Notre-Dame de Paris restaurée (4/12). Le mausolée du comte d’Harcourt

Jean-Baptiste Pigalle, Tombeau du comte d’Harcourt, 1776. Marbre. Paris, cathédrale Notre‑Dame. © P. Lemaître / dist. CMN
Commandé en 1770 et achevé six ans plus tard, le tombeau du comte d’Harcourt est un chef-d’œuvre méconnu de Jean-Baptiste Pigalle. Exécuté dans la chapelle Saint-Étienne que possédait la famille d’Harcourt, ce monument fut transféré durant la Révolution au musée des Monuments français d’Alexandre Lenoir avant d’être réinstallé à Notre-Dame sous la Restauration, contre le mur d’une chapelle dont Viollet-le-Duc conçut ensuite le décor.

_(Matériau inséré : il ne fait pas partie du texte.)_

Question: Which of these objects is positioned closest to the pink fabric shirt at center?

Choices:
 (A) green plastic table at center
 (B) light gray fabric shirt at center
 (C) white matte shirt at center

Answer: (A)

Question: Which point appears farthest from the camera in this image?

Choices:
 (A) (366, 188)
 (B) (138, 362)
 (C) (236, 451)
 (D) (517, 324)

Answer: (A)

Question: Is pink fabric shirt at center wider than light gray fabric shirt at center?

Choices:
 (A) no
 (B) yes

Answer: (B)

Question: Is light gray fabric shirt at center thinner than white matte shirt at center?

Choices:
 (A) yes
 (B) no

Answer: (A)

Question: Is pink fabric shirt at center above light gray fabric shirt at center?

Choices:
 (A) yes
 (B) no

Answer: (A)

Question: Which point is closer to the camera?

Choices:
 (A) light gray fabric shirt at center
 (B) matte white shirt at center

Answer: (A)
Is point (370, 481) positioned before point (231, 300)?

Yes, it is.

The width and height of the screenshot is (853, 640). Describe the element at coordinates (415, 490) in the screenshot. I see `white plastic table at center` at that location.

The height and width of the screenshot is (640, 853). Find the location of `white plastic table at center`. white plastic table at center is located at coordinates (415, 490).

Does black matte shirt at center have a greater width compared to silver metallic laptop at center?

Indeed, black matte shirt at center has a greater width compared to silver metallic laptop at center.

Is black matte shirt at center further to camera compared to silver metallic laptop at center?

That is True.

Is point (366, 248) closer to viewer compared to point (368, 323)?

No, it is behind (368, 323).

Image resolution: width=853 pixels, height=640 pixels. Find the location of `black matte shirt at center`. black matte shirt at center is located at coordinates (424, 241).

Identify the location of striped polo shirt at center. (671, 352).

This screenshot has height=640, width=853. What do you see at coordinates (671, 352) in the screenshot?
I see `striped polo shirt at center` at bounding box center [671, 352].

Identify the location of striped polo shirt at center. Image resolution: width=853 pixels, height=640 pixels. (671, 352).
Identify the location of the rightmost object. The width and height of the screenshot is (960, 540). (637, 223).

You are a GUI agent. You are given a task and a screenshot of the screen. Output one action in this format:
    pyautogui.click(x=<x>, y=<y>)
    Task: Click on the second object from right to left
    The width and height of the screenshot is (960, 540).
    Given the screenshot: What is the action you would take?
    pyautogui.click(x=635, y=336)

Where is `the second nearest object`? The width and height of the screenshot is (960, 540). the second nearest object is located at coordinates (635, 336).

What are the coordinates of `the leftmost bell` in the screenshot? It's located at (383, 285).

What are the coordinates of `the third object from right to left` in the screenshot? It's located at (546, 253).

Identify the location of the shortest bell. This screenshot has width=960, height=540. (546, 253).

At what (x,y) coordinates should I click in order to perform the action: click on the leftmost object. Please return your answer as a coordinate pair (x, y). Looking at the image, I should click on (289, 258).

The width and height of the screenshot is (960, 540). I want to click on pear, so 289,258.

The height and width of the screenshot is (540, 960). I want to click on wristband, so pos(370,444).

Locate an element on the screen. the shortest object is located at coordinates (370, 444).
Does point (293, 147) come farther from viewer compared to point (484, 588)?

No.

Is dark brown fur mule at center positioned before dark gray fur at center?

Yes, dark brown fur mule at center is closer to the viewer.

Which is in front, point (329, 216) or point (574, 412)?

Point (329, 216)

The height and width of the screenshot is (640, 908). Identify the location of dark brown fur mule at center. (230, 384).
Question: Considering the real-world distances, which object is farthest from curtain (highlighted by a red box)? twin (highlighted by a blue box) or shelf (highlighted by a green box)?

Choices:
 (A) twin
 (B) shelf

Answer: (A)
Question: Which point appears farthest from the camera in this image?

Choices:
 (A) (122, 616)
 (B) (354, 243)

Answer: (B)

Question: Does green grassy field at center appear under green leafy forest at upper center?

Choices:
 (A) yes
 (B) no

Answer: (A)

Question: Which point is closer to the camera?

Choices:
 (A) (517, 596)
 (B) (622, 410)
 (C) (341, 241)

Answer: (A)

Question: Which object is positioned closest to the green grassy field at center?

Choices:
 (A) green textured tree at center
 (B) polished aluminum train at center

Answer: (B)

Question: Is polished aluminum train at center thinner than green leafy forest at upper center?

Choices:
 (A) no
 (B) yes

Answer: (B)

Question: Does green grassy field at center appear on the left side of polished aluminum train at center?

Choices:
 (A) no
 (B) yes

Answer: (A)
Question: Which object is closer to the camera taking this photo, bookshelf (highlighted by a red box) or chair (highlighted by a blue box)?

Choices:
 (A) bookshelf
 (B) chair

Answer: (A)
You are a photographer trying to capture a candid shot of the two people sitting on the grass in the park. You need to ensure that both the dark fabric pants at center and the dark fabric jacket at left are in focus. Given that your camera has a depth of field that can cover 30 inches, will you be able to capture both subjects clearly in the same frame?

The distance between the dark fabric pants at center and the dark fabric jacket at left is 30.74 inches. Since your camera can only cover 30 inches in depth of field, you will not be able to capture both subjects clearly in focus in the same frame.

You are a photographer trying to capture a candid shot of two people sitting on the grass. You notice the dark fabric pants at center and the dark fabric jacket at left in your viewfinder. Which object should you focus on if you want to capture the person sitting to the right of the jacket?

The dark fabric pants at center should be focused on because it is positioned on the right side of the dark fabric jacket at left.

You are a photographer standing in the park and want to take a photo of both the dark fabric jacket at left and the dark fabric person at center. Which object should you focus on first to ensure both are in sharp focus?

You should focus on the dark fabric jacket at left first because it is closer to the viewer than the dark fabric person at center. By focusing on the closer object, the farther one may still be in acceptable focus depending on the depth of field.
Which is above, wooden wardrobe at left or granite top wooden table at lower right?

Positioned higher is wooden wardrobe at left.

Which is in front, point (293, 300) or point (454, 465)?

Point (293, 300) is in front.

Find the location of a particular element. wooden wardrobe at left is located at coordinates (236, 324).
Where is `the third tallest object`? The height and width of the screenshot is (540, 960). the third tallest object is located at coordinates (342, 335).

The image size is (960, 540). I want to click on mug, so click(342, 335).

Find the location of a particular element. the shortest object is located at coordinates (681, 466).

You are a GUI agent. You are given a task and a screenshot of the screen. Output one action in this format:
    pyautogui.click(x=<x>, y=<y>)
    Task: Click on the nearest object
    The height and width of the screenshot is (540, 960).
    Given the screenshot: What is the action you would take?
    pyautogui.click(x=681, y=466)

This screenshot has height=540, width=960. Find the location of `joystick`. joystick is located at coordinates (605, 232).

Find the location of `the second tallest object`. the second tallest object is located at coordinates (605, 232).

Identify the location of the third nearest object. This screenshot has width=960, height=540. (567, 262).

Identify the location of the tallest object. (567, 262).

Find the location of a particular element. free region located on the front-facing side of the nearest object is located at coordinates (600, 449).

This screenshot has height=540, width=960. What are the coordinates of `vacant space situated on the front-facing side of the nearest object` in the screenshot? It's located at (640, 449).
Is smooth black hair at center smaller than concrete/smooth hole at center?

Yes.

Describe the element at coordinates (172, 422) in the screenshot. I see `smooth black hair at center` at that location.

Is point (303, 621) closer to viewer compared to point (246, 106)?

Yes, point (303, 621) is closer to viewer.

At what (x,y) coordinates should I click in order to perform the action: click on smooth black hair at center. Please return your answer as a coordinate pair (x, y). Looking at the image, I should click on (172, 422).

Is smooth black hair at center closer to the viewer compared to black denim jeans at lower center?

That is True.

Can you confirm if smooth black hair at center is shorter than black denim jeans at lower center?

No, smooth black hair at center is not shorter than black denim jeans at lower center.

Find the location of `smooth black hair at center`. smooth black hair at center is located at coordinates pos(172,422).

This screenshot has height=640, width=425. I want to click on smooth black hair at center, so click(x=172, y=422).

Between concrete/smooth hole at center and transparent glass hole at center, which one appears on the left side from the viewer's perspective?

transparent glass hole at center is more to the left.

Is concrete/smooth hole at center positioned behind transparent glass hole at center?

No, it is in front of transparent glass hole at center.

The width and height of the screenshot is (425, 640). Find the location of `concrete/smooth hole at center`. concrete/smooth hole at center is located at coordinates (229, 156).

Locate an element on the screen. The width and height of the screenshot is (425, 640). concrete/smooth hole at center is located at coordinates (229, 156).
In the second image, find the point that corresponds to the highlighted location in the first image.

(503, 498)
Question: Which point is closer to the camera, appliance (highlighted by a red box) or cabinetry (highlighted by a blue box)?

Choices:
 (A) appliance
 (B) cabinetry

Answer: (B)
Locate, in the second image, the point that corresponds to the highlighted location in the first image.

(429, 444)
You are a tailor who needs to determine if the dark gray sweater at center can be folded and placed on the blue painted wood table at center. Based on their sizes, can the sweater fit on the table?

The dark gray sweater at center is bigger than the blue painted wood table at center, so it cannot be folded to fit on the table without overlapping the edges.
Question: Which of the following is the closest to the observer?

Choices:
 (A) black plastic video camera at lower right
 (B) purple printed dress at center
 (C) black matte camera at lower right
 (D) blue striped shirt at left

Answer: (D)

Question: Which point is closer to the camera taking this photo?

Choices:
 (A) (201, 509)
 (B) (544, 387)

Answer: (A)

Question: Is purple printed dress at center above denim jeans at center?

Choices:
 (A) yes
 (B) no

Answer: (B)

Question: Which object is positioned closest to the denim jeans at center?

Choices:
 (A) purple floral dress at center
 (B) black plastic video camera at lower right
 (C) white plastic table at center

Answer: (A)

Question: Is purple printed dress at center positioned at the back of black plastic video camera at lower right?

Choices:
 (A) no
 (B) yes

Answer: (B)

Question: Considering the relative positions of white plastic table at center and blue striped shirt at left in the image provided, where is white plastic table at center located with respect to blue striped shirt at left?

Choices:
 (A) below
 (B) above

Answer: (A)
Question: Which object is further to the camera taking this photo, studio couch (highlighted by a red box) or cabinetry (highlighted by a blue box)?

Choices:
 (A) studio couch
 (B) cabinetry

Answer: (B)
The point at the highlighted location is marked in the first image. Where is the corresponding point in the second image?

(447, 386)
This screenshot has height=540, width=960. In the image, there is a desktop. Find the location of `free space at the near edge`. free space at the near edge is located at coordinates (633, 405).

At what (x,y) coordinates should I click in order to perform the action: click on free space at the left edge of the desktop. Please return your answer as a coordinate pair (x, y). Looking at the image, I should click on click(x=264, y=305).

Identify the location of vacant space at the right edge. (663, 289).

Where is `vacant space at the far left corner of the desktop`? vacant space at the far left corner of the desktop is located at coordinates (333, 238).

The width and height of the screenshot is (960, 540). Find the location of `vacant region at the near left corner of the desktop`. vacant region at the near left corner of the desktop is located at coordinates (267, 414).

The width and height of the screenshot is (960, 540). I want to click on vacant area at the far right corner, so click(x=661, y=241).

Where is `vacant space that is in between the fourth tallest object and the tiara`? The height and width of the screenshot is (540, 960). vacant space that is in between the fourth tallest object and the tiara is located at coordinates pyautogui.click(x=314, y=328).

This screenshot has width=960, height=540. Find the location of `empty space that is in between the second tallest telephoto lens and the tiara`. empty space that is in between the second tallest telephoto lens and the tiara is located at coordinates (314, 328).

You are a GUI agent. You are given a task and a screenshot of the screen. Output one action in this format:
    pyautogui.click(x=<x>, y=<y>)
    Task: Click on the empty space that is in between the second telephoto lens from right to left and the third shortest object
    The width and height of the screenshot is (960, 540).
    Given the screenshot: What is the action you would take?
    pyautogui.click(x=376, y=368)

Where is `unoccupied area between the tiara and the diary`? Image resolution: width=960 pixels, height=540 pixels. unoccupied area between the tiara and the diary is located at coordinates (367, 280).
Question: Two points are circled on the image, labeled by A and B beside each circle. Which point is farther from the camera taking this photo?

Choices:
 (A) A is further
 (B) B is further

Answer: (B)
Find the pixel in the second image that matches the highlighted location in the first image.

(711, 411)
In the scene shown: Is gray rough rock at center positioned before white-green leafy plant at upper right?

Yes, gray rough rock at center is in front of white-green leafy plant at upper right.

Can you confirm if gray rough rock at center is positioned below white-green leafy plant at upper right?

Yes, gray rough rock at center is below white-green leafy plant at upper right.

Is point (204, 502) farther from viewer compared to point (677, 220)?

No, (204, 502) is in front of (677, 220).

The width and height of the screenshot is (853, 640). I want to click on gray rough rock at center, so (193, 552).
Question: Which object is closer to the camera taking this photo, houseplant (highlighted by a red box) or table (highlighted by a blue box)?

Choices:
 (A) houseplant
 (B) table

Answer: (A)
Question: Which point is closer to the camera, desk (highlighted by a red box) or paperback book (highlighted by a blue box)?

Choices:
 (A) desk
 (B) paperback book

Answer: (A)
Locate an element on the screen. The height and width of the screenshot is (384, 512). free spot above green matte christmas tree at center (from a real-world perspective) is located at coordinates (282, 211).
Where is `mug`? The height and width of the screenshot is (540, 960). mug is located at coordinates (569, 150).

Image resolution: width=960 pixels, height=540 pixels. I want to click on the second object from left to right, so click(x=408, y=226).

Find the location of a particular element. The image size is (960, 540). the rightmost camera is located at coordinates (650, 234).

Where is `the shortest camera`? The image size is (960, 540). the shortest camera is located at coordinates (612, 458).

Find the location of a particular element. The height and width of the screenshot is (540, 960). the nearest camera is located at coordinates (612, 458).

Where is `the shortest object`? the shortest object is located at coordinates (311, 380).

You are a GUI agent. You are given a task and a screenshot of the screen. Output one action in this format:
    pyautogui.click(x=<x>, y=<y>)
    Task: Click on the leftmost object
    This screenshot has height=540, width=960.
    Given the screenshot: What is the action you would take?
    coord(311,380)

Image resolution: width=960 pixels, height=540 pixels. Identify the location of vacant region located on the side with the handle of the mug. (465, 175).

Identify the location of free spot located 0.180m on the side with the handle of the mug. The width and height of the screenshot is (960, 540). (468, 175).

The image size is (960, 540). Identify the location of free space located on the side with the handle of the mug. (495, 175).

Membre de l’Académie royale de peinture et de sculpture de Paris, Jean-Baptiste Pigalle comptait en 1770 parmi les sculpteurs les plus réputés de la capitale. Il travaillait alors à l’achèvement du mausolée du maréchal de Saxe. Commande royale célébrant le vainqueur de Fontenoy, ce monument funéraire érigé dans le temple protestant Saint-Thomas de Strasbourg de 1752 à 1777 permit à l’artiste de déployer toute la verve des grandes sépultures baroques qu’il avait vues dans sa jeunesse, à Rome. Cette image grandiose du guerrier ne craignant pas la mort et descendant sereinement au tombeau marqua considérablement les contemporains et caractérise la maturité artistique de Pigalle.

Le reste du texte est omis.